Pony99CA wrote:sleevedbiker wrote:it really does nothing with search engines. Search engines like google go based on how long the URL has been up based on years and the quality of the content such as your returning visitors[...]
What does "returning visitors" mean? Google has no way of knowing how many returning visitors you have. (They can track how many people click your link in the Google results, of course, but I don't recall ever hearing that they use that in their results display.)
One of the biggest things that they do use (which you omitted) is backlinks -- how many other sites link back to you (weighted by those sites' PageRank, I believe). That's why blog/forum spammers exist -- not to get people to click on their spam links, but to get more backlinks that increase their sites' placement in the results pages.
The URL may be given some weight (for example, if the words in the URL are found on the page, that could give you a small bump), but I haven't seen anybody claim that's a huge influence.
Steve
oooo yes they do. they track all IPs that come on to google. If you use adsense and/or google analytics you will see it all. Adsense works by tracking and scanning your cookies and cache. Whenever someone visits a site that uses either adsense or google analytics all the users info is relayed back to google. You wont recall them saying anything because they wont tell anyone how their algorithm works. The only way to find out is to test different strategies and find out. They also change their algorithm once a year or so. But then you have other top search engines as well such as Alexa who does it a completly different way, the trick is to work on one search engine at a time with trial and error. I am not going to give away all the stuff that i found that works but ill tell you some that should be obvious to anyone whos been writing code on the www for over 10 years. such as submitting sitemaps, robot.txt, etc. but the top 4 search engines all look for different things.

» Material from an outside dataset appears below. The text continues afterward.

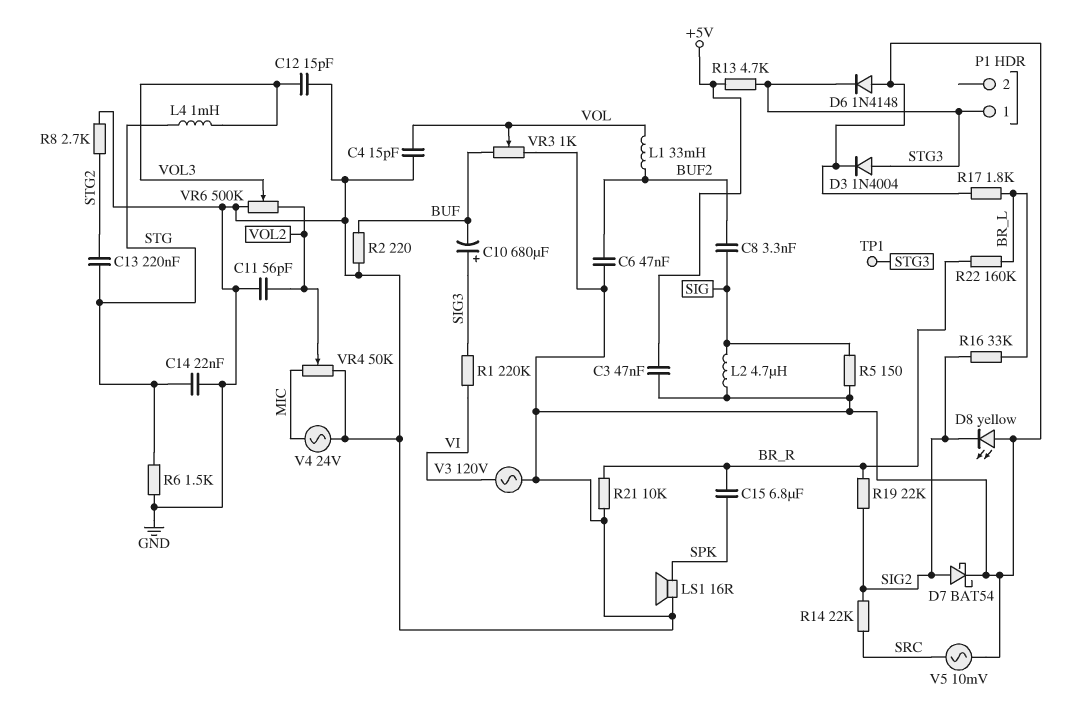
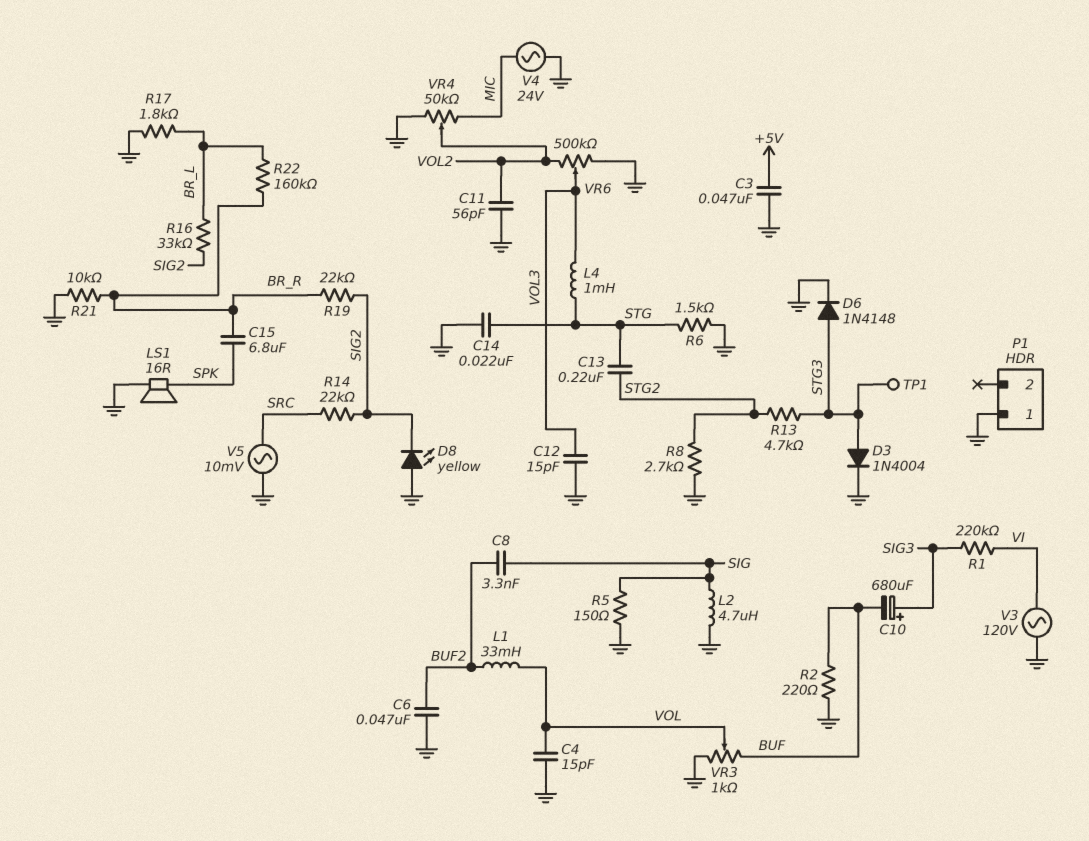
D6: diode 1N4148 (A GND, K STG3) -> diode 1N4148 (A STG3, K GND)
D7: schottky BAT54 (A SIG2, K GND) -> none
P1 pin 1: STG3 -> GND
R13: 4.7k (+5V, STG3) -> 4.7k (STG2, STG3)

Also, you are correct that backlinks play a part in the algorithm, but backlinks can also hurt your site at the same time. you need to make sure they are the highest quality backlinks. So the people that use bots to do this can actually hurt their site by doing it.
As for the URL the only thing that should be relevant to the site is obviously the main url _____.whatever)although .coms rank higher. Anything other than that wont doesnt do anything. and neither do all these stupid keyword boxs i see everywhere. those are the joke of the internet.

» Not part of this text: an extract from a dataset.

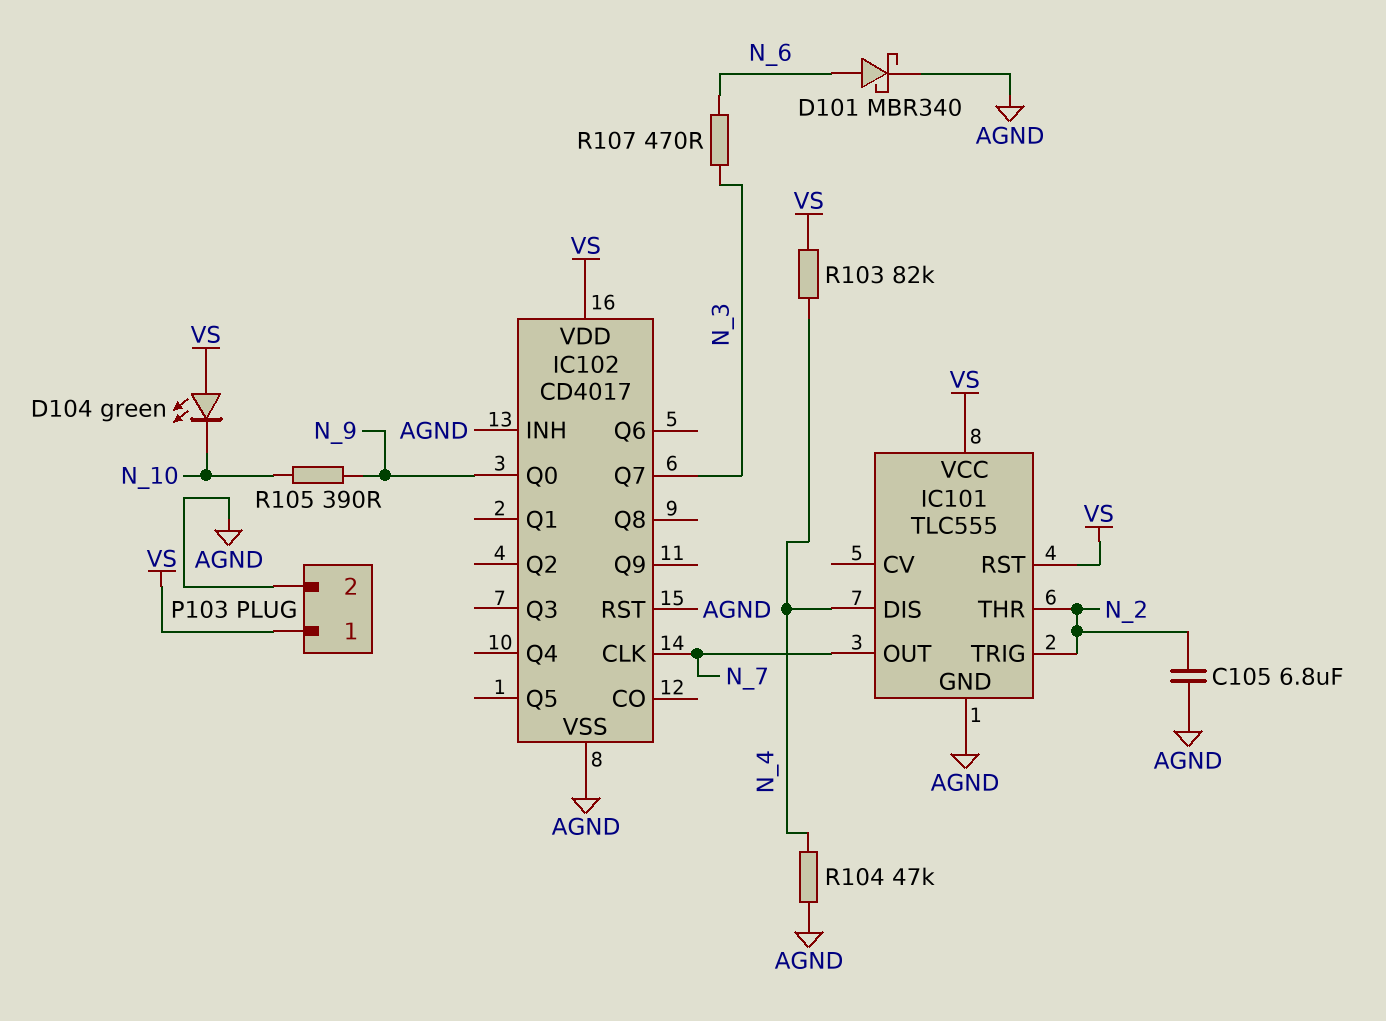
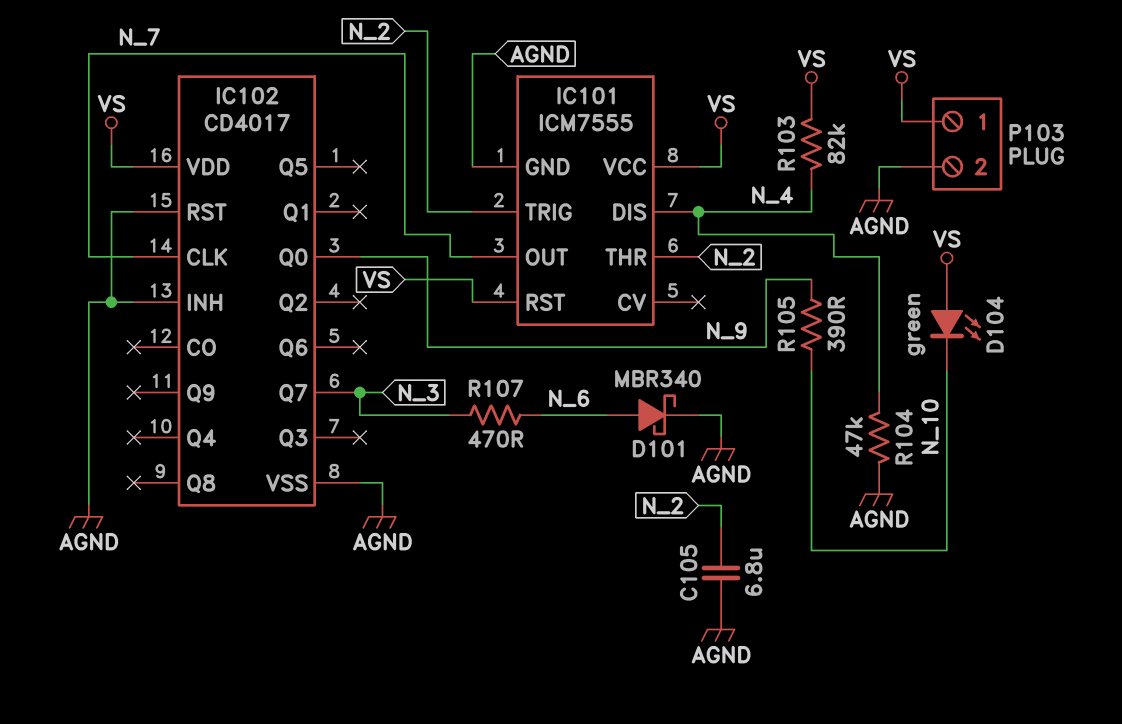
IC101: TLC555 -> ICM7555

I used SEO urls on another one of my sites for trial and error purposes for 8 months and their was absolutly no difference with them, which removes SEO URLS out of the equation.
The majority of these "SEO BLOG" sites are one giant scam mixed with a drop of truth. I had a website from 1993 that i sold about 5 years afo thats ranked higher than anything and has absolutly 0 of this SEO crap and it was ranked this high because of how long its been around. The person who purchased it put it in some online website museum page which has a collection of a lot of sites from the early 90s that were kept the same as they were when first created. And of course dropped down the list now due to moving it into his website collection/museum. But, with that in mind my conclusion to the BIGGEST part of being ranked as high as possible has to do with how many years the URL/site has been around. And theres nothing you can pay for to beat that. Other than buying a URL thats been around for a long time.
Everything else just bumps you up on the list some, but wont ever compete with how many years the site has been around.but the best thing to do is to make as many pages as possible, the larger the site the more it goes up as well... again nothing you can pay for or download short of paying some one to work on your site along with you or having a forum with a lot of active members or a social network with a lot of members as well.